On Tuesday evening Weld had four winners, but immediately after the last one, Parlour, had gone in made his feelings known regarding the fact that Cork and Galway clash tomorrow.

“Pat Smullen and I will almost certainly be in Cork (they are)”, he said. “There is a Group 3 and a Listed race on there and it is the biggest flat meeting of the year in Cork. It shouldn’t clash with Galway.”

You know he has a point. This is a decent flat programme at Cork, but it has no chance competing against Galway. You may as well fire a pea-shooter at a tank!

Right, back to Galway and one or two other things. I remain perplexed as to how Paul Carberry escaped a suspension aboard Hoopy in a handicap hurdle on Wednesday.

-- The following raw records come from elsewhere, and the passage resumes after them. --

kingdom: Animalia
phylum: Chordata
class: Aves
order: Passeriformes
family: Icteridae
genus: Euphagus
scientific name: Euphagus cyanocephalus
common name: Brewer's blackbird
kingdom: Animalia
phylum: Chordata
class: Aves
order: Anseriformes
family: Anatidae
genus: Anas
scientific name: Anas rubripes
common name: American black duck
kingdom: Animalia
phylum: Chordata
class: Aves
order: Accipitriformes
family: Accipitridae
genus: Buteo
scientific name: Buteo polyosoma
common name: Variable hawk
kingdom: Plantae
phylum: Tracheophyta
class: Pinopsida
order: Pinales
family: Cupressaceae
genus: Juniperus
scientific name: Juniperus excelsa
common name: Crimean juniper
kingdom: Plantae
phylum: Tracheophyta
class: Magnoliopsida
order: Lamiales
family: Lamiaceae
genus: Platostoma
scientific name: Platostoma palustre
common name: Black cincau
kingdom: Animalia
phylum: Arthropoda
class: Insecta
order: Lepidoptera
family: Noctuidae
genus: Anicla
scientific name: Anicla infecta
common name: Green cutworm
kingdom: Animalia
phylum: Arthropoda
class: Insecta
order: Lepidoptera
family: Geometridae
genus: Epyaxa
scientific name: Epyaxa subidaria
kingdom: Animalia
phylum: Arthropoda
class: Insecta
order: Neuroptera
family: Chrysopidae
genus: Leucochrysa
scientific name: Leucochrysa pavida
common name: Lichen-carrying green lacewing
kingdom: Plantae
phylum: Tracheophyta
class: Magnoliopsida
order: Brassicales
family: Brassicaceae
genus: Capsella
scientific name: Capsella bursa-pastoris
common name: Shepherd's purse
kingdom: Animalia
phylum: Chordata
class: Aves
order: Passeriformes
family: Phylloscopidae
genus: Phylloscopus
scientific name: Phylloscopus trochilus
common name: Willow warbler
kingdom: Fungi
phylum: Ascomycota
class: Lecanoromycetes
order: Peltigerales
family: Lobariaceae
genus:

Carberry had his whip in the wrong hand and allowed his charge to edge into runner-up, King Of Redfield, close home.

On hearing Carberry was not going to be suspended an ex-jockey, in the press room at the time and who spent most of his career riding across channel, said Carberry would have got five days in England.

Then on Thursday, it seemed that both Joseph O’Brien and Colm O’Donoghue rode carelessly in a flat handicap, but the silence from the stewards’ room here was deafening as well.

A star of the show all week was Robbie McNamara, who was simply brilliant. He stands six foot, three inches and, you’d think, might be more at home on a rugby pitch.

In lots of ways he defies logic - he sits quite beautifully on a horse, can’t half get behind one if needs be and is tactically most astute.

Have no idea how clever he was academically, but on top of a racehorse he’s a grade A student.

On Thursday night, as usual, headed to Oranmore for something to eat and met up with a man who looked about sixty, but admitted to be “heading for 78.”

Just back from the races and waiting on a steak, he was hoovering a big black pint of Guinness with obvious relish.

“Is that your first of the day”, says I. “Not at all, I had five of them at the track”, came the response.

“Obviously, you weren’t driving?’ He looked at me as if I had two heads. “Of course I was.

“They’d have no interest in catching me, sure when I was going to the races didn’t I give two ban gardai a lift!”